[Contour labeling entries]
****

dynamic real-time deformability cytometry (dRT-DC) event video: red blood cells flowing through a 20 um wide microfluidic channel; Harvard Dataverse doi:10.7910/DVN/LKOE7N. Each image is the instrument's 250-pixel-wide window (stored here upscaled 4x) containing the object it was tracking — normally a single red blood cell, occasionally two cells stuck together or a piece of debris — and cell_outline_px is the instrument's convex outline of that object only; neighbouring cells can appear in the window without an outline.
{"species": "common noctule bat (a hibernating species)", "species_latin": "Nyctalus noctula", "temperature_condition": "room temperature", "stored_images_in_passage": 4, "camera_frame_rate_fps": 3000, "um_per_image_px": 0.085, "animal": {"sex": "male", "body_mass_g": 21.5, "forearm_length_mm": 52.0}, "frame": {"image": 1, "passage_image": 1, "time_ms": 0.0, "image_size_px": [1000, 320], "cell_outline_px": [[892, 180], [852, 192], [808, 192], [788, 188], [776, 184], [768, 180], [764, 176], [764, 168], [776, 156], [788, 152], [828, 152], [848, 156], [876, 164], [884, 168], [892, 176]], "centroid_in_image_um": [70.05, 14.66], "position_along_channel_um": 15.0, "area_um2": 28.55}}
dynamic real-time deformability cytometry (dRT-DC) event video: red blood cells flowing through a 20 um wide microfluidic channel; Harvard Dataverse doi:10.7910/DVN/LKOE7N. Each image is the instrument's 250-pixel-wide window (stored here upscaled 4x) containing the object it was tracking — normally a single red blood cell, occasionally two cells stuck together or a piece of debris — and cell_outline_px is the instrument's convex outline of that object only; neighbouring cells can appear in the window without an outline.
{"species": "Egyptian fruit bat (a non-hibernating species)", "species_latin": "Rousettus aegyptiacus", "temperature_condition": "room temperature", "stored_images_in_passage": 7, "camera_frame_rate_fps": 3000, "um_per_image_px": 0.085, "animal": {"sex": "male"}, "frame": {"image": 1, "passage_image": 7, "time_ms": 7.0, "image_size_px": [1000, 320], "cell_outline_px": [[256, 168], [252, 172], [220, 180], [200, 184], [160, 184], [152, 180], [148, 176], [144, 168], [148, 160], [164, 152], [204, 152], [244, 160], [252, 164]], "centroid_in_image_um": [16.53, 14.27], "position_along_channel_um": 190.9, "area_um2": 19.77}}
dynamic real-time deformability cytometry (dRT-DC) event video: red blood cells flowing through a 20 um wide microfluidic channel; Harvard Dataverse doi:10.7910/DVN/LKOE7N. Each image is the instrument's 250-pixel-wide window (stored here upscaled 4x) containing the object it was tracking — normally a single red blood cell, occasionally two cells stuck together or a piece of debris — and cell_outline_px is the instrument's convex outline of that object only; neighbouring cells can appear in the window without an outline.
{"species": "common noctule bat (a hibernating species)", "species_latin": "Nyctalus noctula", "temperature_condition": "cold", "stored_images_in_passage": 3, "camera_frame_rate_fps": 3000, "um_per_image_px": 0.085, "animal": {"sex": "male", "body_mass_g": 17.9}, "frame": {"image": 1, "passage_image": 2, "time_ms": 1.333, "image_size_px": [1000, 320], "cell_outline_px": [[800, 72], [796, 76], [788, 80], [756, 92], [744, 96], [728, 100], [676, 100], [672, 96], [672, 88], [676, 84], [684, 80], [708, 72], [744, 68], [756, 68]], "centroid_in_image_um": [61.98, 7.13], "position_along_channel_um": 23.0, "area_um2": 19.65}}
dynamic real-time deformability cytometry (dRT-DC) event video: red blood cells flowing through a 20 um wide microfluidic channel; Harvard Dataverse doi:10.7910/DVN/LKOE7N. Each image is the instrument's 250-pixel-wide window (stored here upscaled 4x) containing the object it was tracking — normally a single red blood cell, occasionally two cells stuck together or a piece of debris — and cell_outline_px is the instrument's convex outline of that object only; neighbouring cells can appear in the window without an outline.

****

**Short task:** Quote the material exactly, leaving nothing out.

**Task response:**
dynamic real-time deformability cytometry (dRT-DC) event video: red blood cells flowing through a 20 um wide microfluidic channel; Harvard Dataverse doi:10.7910/DVN/LKOE7N. Each image is the instrument's 250-pixel-wide window (stored here upscaled 4x) containing the object it was tracking — normally a single red blood cell, occasionally two cells stuck together or a piece of debris — and cell_outline_px is the instrument's convex outline of that object only; neighbouring cells can appear in the window without an outline.
{"species": "common noctule bat (a hibernating species)", "species_latin": "Nyctalus noctula", "temperature_condition": "room temperature", "stored_images_in_passage": 4, "camera_frame_rate_fps": 3000, "um_per_image_px": 0.085, "animal": {"sex": "male", "body_mass_g": 21.5, "forearm_length_mm": 52.0}, "frame": {"image": 1, "passage_image": 1, "time_ms": 0.0, "image_size_px": [1000, 320], "cell_outline_px": [[892, 180], [852, 192], [808, 192], [788, 188], [776, 184], [768, 180], [764, 176], [764, 168], [776, 156], [788, 152], [828, 152], [848, 156], [876, 164], [884, 168], [892, 176]], "centroid_in_image_um": [70.05, 14.66], "position_along_channel_um": 15.0, "area_um2": 28.55}}
dynamic real-time deformability cytometry (dRT-DC) event video: red blood cells flowing through a 20 um wide microfluidic channel; Harvard Dataverse doi:10.7910/DVN/LKOE7N. Each image is the instrument's 250-pixel-wide window (stored here upscaled 4x) containing the object it was tracking — normally a single red blood cell, occasionally two cells stuck together or a piece of debris — and cell_outline_px is the instrument's convex outline of that object only; neighbouring cells can appear in the window without an outline.
{"species": "Egyptian fruit bat (a non-hibernating species)", "species_latin": "Rousettus aegyptiacus", "temperature_condition": "room temperature", "stored_images_in_passage": 7, "camera_frame_rate_fps": 3000, "um_per_image_px": 0.085, "animal": {"sex": "male"}, "frame": {"image": 1, "passage_image": 7, "time_ms": 7.0, "image_size_px": [1000, 320], "cell_outline_px": [[256, 168], [252, 172], [220, 180], [200, 184], [160, 184], [152, 180], [148, 176], [144, 168], [148, 160], [164, 152], [204, 152], [244, 160], [252, 164]], "centroid_in_image_um": [16.53, 14.27], "position_along_channel_um": 190.9, "area_um2": 19.77}}
dynamic real-time deformability cytometry (dRT-DC) event video: red blood cells flowing through a 20 um wide microfluidic channel; Harvard Dataverse doi:10.7910/DVN/LKOE7N. Each image is the instrument's 250-pixel-wide window (stored here upscaled 4x) containing the object it was tracking — normally a single red blood cell, occasionally two cells stuck together or a piece of debris — and cell_outline_px is the instrument's convex outline of that object only; neighbouring cells can appear in the window without an outline.
{"species": "common noctule bat (a hibernating species)", "species_latin": "Nyctalus noctula", "temperature_condition": "cold", "stored_images_in_passage": 3, "camera_frame_rate_fps": 3000, "um_per_image_px": 0.085, "animal": {"sex": "male", "body_mass_g": 17.9}, "frame": {"image": 1, "passage_image": 2, "time_ms": 1.333, "image_size_px": [1000, 320], "cell_outline_px": [[800, 72], [796, 76], [788, 80], [756, 92], [744, 96], [728, 100], [676, 100], [672, 96], [672, 88], [676, 84], [684, 80], [708, 72], [744, 68], [756, 68]], "centroid_in_image_um": [61.98, 7.13], "position_along_channel_um": 23.0, "area_um2": 19.65}}
dynamic real-time deformability cytometry (dRT-DC) event video: red blood cells flowing through a 20 um wide microfluidic channel; Harvard Dataverse doi:10.7910/DVN/LKOE7N. Each image is the instrument's 250-pixel-wide window (stored here upscaled 4x) containing the object it was tracking — normally a single red blood cell, occasionally two cells stuck together or a piece of debris — and cell_outline_px is the instrument's convex outline of that object only; neighbouring cells can appear in the window without an outline.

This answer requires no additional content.